Emotionally, Ripken is a different person, too.

"She's a lot more preoccupied person than she has been in the past," Hathorn said. "That's to be expected, I guess. She's working hard all of the time, but you can't expect her to be the same. There's a weighty thing on her mind.

"We're crossing each bridge as we get to it. As long as she talks about it, she's OK with it. Nicole is working hard to get herself to the place where she feels what happened is 100 percent behind her."

That day won't come soon. It may never come, Ripken concedes. She has to undergo an MRI every six months for the next five years.

"I think about it all of the time," she said. "This sounds crazy, but I have two lecture classes in which you sit there for an hour and write notes. I like those, because that's the only time when I don't think about what happened.

"On the field, I'm not afraid. I've had some contact and I've been OK. I've fallen, and the other day I did a somersault. The helmet's not very attractive, I'm sure, but it beats not playing."

At St. Paul's in Baltimore, Ripken was an honorable mention lacrosse All-American. She also played field hockey and basketball. Ripken attends W&L on an academic grant-in-aid, the James Keelty Honors Scholarship. She wants to attend law school, although she admits "a totally new appreciation" for the medical profession after her "wonderful care."

"Before I had surgery, I was sitting there and the doctors were talking to me and I was paying attention, but I wasn't hearing much," Ripken said. "Then it kind of dawned on me and I said, `You mean I might never play lacrosse again?'

"They said that was a possibility. I just lost it. I started bawling and screaming, `Please take me home!' Here this was my favorite thing, and they were telling me I might never do it again."

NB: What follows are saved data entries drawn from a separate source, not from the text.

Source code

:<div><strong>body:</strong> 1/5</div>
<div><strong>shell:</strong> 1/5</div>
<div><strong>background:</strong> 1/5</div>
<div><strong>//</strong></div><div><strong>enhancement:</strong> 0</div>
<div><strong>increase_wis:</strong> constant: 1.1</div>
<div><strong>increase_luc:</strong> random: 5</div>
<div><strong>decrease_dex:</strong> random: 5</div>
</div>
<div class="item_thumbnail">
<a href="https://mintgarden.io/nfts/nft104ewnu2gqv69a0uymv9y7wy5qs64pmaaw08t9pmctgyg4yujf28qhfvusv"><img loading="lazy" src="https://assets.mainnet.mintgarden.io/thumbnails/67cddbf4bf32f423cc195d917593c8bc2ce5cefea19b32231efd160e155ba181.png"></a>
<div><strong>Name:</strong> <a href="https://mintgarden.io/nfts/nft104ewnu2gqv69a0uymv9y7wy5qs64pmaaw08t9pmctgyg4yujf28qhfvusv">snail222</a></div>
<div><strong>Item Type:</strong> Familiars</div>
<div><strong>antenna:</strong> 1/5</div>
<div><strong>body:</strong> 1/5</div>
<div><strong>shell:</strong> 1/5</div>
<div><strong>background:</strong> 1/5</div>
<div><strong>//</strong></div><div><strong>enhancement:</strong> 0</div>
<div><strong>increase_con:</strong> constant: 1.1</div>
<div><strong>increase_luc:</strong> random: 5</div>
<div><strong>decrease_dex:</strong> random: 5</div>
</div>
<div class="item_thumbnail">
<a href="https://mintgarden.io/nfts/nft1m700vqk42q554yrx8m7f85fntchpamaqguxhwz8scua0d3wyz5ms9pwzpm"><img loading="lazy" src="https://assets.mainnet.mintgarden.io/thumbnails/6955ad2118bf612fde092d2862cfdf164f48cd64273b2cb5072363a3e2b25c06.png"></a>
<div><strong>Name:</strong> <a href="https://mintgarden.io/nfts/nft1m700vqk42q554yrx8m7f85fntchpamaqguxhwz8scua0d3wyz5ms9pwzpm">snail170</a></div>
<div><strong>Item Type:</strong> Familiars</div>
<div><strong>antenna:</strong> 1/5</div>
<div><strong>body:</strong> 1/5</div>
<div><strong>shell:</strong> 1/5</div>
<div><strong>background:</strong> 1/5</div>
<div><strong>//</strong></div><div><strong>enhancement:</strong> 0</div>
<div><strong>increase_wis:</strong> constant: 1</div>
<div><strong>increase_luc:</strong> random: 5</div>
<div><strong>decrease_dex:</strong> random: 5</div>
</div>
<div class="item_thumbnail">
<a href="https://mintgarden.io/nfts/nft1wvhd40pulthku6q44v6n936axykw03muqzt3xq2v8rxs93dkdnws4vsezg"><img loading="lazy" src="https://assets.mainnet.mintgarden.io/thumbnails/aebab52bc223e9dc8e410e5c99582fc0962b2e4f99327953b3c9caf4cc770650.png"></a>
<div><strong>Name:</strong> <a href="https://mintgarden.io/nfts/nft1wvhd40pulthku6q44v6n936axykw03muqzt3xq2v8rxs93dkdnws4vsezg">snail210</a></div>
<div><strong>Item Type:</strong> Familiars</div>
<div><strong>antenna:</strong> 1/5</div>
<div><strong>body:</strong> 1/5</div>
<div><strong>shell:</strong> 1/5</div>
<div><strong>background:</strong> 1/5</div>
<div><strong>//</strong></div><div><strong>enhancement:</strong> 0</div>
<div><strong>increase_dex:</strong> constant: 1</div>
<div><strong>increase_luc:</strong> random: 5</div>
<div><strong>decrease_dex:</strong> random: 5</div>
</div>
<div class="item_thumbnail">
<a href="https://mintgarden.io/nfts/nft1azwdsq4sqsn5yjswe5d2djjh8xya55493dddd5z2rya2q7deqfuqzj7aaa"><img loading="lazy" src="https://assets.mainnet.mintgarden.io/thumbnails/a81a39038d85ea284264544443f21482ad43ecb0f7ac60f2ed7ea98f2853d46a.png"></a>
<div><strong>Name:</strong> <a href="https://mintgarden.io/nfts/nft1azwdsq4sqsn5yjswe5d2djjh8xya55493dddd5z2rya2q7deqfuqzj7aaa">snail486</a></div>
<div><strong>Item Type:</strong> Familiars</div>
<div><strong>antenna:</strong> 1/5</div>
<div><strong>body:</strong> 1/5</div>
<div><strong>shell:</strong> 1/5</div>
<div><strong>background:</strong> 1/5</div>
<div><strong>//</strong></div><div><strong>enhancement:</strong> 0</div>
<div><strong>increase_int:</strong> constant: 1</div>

She is playing again, with 10 goals in four games since her return and 70 in 36 career games. She ranks fifth on W&L's career goals list. She also plays the game differently than she did in her first two seasons.

"To be honest with you, I don't know if I could have dealt with it, being here and not being able to play," Ripken said. "It was nice to play well in my first game back, because that told me I was back, even though I got winded.

"After what I went through, I appreciate things much more. One day I was out running sprints and, as crazy as it sounds, I told myself how lucky I was to be there. I think I'm more emotional about things now. I appreciate other people more, too.

"Something like this makes you see things with a totally different perspective. It's amazing, really."